[[ Given data open ]]

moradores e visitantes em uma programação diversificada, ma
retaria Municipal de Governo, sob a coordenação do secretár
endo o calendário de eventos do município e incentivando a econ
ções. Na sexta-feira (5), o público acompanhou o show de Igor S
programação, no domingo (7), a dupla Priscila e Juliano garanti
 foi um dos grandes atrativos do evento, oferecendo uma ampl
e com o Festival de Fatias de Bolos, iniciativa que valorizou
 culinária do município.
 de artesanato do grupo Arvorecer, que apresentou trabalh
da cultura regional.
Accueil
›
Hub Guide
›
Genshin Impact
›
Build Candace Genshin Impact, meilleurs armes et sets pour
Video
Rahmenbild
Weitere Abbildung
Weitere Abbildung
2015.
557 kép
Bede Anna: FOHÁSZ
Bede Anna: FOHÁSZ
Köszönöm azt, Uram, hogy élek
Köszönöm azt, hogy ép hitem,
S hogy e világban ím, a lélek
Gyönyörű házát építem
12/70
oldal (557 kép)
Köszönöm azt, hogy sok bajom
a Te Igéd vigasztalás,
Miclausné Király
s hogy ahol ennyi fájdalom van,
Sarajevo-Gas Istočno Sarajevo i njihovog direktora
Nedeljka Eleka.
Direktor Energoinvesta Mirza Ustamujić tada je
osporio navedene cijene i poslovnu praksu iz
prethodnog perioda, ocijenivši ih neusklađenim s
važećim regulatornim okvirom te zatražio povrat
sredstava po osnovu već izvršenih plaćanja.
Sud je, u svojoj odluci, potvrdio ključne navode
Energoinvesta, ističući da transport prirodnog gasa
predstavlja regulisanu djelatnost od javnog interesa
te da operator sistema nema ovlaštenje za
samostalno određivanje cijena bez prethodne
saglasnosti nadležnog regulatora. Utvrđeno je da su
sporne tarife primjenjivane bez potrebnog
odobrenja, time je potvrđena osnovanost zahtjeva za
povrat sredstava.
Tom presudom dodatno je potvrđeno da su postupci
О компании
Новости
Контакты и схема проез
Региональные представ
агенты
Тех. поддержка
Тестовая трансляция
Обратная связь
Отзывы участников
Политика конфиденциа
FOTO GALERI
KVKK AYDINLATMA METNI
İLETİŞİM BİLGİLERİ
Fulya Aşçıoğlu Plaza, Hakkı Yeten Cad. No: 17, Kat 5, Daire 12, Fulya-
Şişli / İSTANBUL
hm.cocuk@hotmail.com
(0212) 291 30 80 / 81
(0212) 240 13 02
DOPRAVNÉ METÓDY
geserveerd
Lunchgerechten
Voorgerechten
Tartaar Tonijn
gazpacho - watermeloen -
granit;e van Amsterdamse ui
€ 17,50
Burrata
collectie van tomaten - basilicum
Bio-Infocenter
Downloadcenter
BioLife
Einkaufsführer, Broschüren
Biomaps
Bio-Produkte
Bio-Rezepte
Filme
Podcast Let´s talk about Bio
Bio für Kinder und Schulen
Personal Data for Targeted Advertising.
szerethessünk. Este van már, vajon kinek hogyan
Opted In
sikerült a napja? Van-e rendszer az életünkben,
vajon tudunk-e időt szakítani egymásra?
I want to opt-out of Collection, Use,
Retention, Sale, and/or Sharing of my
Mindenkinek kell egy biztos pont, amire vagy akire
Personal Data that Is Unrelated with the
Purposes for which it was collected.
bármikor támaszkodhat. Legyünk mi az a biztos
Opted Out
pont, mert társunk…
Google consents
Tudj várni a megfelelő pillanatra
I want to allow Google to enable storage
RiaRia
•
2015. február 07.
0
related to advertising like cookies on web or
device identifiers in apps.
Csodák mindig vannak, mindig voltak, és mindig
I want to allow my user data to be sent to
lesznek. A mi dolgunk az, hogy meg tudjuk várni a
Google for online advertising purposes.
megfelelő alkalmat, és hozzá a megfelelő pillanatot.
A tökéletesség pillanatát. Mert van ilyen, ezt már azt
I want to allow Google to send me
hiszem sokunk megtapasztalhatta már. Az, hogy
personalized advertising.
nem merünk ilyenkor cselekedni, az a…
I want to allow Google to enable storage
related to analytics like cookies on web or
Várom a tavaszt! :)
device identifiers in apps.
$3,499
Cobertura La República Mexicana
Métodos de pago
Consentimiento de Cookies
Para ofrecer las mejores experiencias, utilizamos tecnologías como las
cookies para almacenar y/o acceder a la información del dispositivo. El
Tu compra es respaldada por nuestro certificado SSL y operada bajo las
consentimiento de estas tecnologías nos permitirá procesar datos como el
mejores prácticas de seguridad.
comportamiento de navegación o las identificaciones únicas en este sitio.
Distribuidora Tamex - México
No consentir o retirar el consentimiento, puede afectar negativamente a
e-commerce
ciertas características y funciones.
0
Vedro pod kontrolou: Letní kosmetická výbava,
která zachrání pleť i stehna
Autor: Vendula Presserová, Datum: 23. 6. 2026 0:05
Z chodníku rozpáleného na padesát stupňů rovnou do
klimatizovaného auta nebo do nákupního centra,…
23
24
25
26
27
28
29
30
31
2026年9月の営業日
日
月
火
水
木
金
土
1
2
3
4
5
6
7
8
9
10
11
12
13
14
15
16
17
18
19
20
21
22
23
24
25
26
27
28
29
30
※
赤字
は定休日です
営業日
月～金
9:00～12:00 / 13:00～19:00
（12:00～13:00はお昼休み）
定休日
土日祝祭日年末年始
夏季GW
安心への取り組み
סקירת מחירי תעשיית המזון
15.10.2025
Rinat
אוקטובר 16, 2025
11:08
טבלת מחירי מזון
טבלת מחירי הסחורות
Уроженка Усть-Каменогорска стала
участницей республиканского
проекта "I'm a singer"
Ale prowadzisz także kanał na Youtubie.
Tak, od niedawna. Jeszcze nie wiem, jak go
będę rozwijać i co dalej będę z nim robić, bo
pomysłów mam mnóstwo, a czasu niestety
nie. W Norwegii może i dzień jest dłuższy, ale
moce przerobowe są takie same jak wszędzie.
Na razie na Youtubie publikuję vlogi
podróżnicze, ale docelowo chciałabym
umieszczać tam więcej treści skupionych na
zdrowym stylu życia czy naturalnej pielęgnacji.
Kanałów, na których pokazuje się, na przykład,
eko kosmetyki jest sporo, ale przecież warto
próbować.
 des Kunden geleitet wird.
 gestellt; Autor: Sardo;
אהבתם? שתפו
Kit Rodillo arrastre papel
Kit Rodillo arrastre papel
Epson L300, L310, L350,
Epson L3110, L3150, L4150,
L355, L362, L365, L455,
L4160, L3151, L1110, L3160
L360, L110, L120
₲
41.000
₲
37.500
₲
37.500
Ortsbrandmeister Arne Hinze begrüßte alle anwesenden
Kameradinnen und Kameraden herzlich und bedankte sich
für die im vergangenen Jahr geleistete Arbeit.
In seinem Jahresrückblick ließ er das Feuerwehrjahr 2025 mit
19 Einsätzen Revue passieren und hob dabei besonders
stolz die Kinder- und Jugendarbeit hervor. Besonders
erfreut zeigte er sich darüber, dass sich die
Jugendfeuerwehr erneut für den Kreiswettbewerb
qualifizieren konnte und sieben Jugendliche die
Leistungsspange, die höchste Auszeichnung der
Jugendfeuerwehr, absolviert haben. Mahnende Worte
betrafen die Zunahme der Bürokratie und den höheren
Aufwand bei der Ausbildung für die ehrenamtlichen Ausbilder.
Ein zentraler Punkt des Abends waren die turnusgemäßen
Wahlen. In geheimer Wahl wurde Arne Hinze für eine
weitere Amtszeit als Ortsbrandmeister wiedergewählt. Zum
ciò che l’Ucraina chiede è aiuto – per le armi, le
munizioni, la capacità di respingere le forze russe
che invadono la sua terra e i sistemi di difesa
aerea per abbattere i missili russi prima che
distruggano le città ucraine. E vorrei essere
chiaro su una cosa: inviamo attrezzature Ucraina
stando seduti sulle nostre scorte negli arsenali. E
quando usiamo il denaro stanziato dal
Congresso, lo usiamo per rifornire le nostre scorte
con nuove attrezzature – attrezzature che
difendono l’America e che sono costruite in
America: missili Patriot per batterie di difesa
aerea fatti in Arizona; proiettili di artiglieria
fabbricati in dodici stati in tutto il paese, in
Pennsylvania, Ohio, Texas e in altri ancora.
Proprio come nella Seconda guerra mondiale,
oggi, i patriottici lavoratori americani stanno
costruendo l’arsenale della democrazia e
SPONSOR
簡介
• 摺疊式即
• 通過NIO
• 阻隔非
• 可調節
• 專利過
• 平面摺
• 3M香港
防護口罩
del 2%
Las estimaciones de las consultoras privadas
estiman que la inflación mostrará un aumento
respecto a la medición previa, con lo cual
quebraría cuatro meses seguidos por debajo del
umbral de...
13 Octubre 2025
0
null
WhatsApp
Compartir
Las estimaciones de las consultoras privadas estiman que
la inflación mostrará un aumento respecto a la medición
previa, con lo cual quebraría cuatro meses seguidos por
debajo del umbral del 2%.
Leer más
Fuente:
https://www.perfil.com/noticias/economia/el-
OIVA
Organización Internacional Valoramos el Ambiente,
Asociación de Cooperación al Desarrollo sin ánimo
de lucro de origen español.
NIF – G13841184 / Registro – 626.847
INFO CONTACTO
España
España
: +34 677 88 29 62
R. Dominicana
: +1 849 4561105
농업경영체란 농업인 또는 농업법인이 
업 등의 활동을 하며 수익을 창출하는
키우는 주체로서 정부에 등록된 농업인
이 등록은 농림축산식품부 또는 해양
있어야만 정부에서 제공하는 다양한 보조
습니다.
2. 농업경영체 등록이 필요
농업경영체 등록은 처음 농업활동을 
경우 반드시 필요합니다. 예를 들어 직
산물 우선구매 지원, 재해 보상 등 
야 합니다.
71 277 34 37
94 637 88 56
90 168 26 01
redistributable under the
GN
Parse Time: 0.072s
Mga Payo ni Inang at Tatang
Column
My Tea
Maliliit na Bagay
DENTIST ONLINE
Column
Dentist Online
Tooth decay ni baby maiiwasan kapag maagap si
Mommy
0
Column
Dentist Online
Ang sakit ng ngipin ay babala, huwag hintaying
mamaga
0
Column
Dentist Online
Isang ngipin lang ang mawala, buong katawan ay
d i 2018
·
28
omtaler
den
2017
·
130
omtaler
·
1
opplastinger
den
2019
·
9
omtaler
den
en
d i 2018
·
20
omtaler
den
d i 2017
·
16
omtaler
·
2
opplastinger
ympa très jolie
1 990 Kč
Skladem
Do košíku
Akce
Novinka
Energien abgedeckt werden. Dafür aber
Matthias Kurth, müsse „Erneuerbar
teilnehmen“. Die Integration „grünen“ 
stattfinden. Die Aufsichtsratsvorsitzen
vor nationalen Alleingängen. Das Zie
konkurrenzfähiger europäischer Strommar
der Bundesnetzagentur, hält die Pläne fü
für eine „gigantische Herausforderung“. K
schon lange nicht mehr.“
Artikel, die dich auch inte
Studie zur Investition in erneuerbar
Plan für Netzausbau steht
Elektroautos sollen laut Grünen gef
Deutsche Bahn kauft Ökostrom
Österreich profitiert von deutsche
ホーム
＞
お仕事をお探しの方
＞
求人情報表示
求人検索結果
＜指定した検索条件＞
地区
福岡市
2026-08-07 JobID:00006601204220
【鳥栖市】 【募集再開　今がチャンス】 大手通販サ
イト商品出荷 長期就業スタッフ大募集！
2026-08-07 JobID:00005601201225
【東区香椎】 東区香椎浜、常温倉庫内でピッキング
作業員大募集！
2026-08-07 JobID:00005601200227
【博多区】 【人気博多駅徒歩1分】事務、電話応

[[ Given data closed ]]

> [Problem to solve]
What is needed is an exact copy of the entries from their first line down to the line with "FOTO GALERI", that line included, and nothing beyond it.

> [Finished task]
moradores e visitantes em uma programação diversificada, ma
retaria Municipal de Governo, sob a coordenação do secretár
endo o calendário de eventos do município e incentivando a econ
ções. Na sexta-feira (5), o público acompanhou o show de Igor S
programação, no domingo (7), a dupla Priscila e Juliano garanti
 foi um dos grandes atrativos do evento, oferecendo uma ampl
e com o Festival de Fatias de Bolos, iniciativa que valorizou
 culinária do município.
 de artesanato do grupo Arvorecer, que apresentou trabalh
da cultura regional.
Accueil
›
Hub Guide
›
Genshin Impact
›
Build Candace Genshin Impact, meilleurs armes et sets pour
Video
Rahmenbild
Weitere Abbildung
Weitere Abbildung
2015.
557 kép
Bede Anna: FOHÁSZ
Bede Anna: FOHÁSZ
Köszönöm azt, Uram, hogy élek
Köszönöm azt, hogy ép hitem,
S hogy e világban ím, a lélek
Gyönyörű házát építem
12/70
oldal (557 kép)
Köszönöm azt, hogy sok bajom
a Te Igéd vigasztalás,
Miclausné Király
s hogy ahol ennyi fájdalom van,
Sarajevo-Gas Istočno Sarajevo i njihovog direktora
Nedeljka Eleka.
Direktor Energoinvesta Mirza Ustamujić tada je
osporio navedene cijene i poslovnu praksu iz
prethodnog perioda, ocijenivši ih neusklađenim s
važećim regulatornim okvirom te zatražio povrat
sredstava po osnovu već izvršenih plaćanja.
Sud je, u svojoj odluci, potvrdio ključne navode
Energoinvesta, ističući da transport prirodnog gasa
predstavlja regulisanu djelatnost od javnog interesa
te da operator sistema nema ovlaštenje za
samostalno određivanje cijena bez prethodne
saglasnosti nadležnog regulatora. Utvrđeno je da su
sporne tarife primjenjivane bez potrebnog
odobrenja, time je potvrđena osnovanost zahtjeva za
povrat sredstava.
Tom presudom dodatno je potvrđeno da su postupci
О компании
Новости
Контакты и схема проез
Региональные представ
агенты
Тех. поддержка
Тестовая трансляция
Обратная связь
Отзывы участников
Политика конфиденциа
FOTO GALERI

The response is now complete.